When gpus_per_task > 0 is passed to get_parallel_command():

  • slurm systems add --gpus-per-task <N> by default. This can be overridden with gpus_per_task_flag in the machine’s [parallel] config.

  • pbs systems require a machine-specific gpus_per_task_flag to be set in config before a GPU-per-task argument is added.

Using this in generated job scripts

A common pattern is to generate scheduler directives separately, then use mache.parallel only for launch lines. For example:

  • Use MachineInfo.get_account_defaults() to populate account/partition/QOS.

  • Use MachineInfo.get_queue_specs(), MachineInfo.get_partition_specs() or MachineInfo.get_qos_specs() for optional scheduler-target policy metadata (min_nodes, max_nodes, max_wallclock) when available.

  • Render scheduler headers (#SBATCH or #PBS) in your template logic.

  • Use get_parallel_command() to build the executable line.

This keeps scheduler policy in your tool while reusing machine-specific launch behavior from mache.

Selecting scheduler options by node count

mache.parallel also provides helpers for selecting queue/partition/QOS from machine metadata:

  • ParallelSystem.get_scheduler_target(config, target_type, nodes) selects one of queue, partition, or qos.

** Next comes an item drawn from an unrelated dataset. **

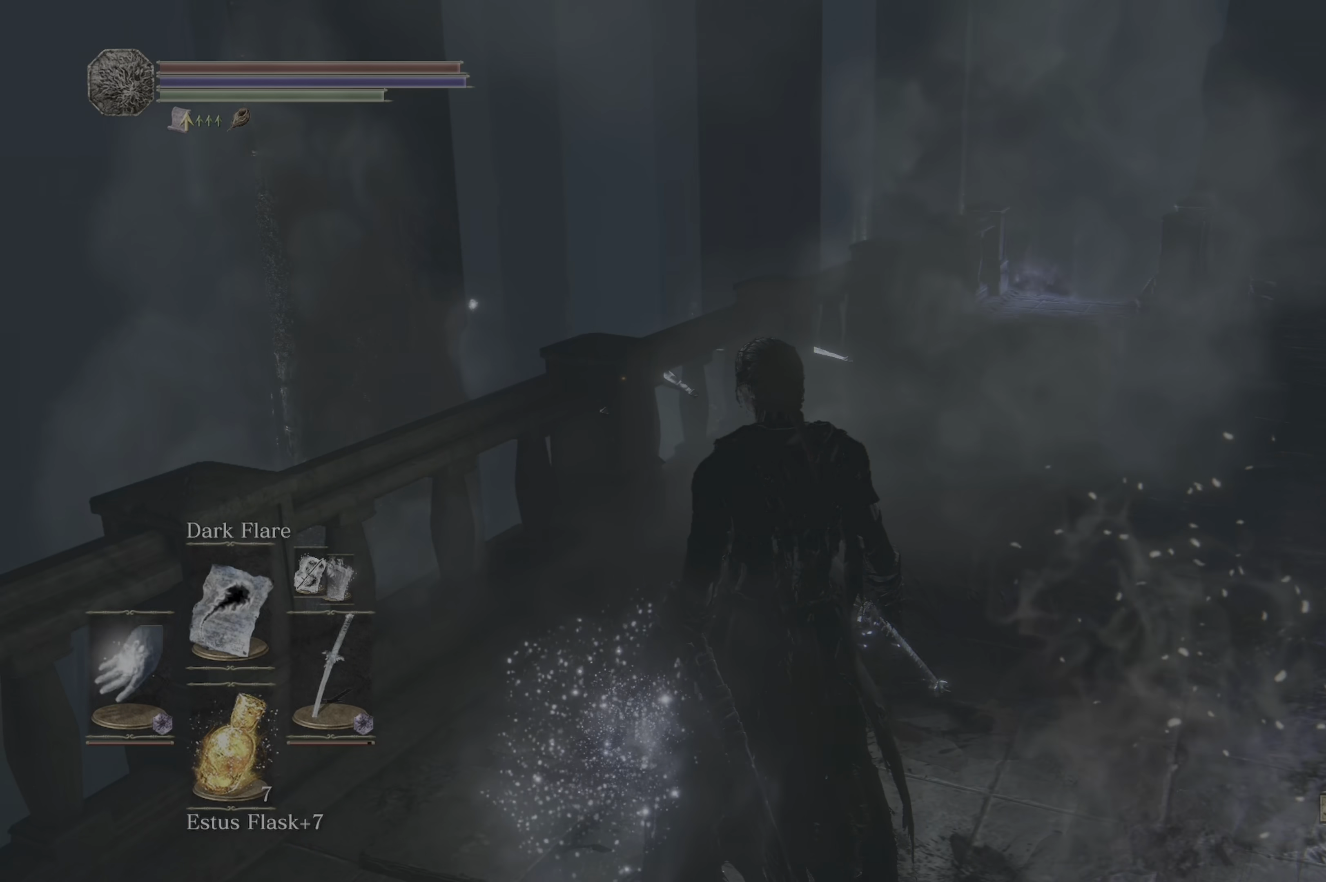
{"buttons": [], "left_stick": "center", "right_stick": "center", "events": [[150, "right_stick", "right"], [367, "right_stick", "center"]]}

  • ParallelSystem.resolve_submission(config, nodes, target_type,   min_nodes_allowed=None) returns a SubmissionResolution with fields target, requested_nodes, effective_nodes, and adjustment (exact, decrease, or increase).

  • SlurmSystem.get_slurm_options(config, nodes, min_nodes_allowed=None) returns (partition, qos, constraint, gpus_per_node, max_wallclock,   effective_nodes).

  • PbsSystem.get_pbs_options(config, nodes, min_nodes_allowed=None) returns (queue, constraint, gpus_per_node, max_wallclock, filesystems,   effective_nodes).

For invalid gaps between scheduler ranges, node count is adjusted to the nearest valid value, preferring lower adjustments when feasible. If min_nodes_allowed disallows lower adjustments, resolution moves to the next valid higher range. If no feasible target exists, these functions raise ValueError.